## Request
Print, in exact form, the lines below from the one containing "provided to them" through the one containing "speak. I just", and omit all others.

-- Opening Marker --

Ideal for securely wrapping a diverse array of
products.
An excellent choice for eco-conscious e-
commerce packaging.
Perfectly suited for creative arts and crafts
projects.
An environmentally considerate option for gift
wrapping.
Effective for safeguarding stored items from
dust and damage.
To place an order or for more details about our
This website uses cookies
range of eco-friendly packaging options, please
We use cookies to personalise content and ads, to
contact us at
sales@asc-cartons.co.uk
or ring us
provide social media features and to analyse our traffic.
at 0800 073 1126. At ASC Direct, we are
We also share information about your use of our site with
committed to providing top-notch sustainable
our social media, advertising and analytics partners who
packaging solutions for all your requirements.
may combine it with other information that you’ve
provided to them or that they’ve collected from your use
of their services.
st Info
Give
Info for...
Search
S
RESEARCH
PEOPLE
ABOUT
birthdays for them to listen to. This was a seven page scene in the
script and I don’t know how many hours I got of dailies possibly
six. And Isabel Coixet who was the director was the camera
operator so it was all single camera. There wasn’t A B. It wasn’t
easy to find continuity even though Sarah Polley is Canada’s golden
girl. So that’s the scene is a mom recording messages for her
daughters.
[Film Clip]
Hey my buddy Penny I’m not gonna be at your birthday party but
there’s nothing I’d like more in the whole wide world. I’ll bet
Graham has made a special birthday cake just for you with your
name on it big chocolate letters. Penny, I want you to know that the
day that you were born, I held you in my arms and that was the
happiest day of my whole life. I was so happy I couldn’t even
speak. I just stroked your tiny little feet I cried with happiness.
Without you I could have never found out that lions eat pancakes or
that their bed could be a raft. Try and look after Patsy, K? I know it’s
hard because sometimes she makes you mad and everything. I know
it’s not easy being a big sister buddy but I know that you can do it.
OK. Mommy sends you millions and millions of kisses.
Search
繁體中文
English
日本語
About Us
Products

-- Closing Marker --

## Result
provided to them or that they’ve collected from your use
of their services.
st Info
Give
Info for...
Search
S
RESEARCH
PEOPLE
ABOUT
birthdays for them to listen to. This was a seven page scene in the
script and I don’t know how many hours I got of dailies possibly
six. And Isabel Coixet who was the director was the camera
operator so it was all single camera. There wasn’t A B. It wasn’t
easy to find continuity even though Sarah Polley is Canada’s golden
girl. So that’s the scene is a mom recording messages for her
daughters.
[Film Clip]
Hey my buddy Penny I’m not gonna be at your birthday party but
there’s nothing I’d like more in the whole wide world. I’ll bet
Graham has made a special birthday cake just for you with your
name on it big chocolate letters. Penny, I want you to know that the
day that you were born, I held you in my arms and that was the
happiest day of my whole life. I was so happy I couldn’t even
speak. I just stroked your tiny little feet I cried with happiness.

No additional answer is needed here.